Ingredients
2 lb. roma tomatoes
6 cloves garlic
3 tbsp. extra-virgin olive oil, divided
Kosher salt
Freshly ground black pepper
1 medium yellow onion, chopped
4 c. low-sodium chicken or vegetable broth
Small Parmesan rind
1/4 tsp. crushed red pepper flakes
1 c. packed basil leaves, plus more for serving
Heavy cream, for serving
Preparation
Step 1Preheat oven to 450°. Use a pairing knife to cut stem out of tomatoes, then quarter tomatoes. On a large baking sheet, toss tomatoes, garlic, and 2 tablespoons oil. Season generously with salt and pepper. Roast until tomatoes are very soft and golden, 20 to 25 minutes. Step 2In a large pot over medium heat, heat remaining tablespoon of oil. Add onion and cook until soft. Add roasted tomatoes and garlic and any juice on the pan, then add broth and bring to a simmer.
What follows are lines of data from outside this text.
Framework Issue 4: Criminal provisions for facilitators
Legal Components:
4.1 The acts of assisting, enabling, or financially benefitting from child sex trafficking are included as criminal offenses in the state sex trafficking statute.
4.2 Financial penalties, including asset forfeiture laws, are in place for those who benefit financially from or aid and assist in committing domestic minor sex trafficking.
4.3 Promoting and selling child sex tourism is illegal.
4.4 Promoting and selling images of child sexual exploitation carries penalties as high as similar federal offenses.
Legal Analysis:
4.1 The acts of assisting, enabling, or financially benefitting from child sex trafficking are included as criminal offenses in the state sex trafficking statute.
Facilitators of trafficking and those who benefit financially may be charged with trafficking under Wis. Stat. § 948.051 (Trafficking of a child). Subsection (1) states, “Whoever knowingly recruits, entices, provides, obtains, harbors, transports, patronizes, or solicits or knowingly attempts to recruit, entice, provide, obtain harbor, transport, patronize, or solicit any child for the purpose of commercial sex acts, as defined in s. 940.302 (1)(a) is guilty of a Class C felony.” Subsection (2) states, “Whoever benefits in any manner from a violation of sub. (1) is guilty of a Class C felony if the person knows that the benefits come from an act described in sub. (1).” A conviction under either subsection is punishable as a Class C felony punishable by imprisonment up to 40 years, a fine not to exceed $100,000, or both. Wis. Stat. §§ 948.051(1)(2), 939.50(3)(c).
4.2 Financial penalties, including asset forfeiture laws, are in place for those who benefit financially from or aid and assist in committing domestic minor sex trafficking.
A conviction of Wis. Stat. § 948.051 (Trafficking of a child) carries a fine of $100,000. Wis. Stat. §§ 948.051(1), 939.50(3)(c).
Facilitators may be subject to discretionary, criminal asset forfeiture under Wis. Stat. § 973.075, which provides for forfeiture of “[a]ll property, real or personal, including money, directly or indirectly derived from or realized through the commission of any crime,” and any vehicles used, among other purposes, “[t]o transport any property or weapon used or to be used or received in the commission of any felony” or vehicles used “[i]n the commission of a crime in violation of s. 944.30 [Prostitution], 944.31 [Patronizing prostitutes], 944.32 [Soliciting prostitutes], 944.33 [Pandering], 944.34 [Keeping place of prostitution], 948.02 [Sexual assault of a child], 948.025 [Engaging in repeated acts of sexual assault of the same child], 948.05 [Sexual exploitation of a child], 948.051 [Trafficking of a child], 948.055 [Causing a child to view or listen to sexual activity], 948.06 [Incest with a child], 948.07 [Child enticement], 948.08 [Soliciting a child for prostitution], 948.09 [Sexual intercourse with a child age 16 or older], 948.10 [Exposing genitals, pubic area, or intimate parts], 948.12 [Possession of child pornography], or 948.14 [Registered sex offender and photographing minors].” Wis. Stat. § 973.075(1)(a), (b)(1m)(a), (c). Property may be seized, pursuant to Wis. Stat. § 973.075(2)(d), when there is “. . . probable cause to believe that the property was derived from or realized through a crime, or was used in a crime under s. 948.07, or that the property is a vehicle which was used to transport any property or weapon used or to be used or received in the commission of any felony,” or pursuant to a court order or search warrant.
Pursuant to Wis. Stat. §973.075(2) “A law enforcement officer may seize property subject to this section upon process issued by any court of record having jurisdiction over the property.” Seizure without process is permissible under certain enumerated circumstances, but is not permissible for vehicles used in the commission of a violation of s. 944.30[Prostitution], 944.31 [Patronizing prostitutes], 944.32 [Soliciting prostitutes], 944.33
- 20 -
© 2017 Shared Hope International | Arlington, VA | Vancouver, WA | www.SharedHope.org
Use an immersion blender to blend tomatoes until smooth. Step 3Add parmesan rind, basil, red pepper flakes, and season with salt and pepper. Bring to a boil, then reduce heat to a simmer. Let soup simmer for 20 minutes, stirring occasionally. Remove rind from soup. Step 4Serve with more basil and drizzle with a little cream or olive oil.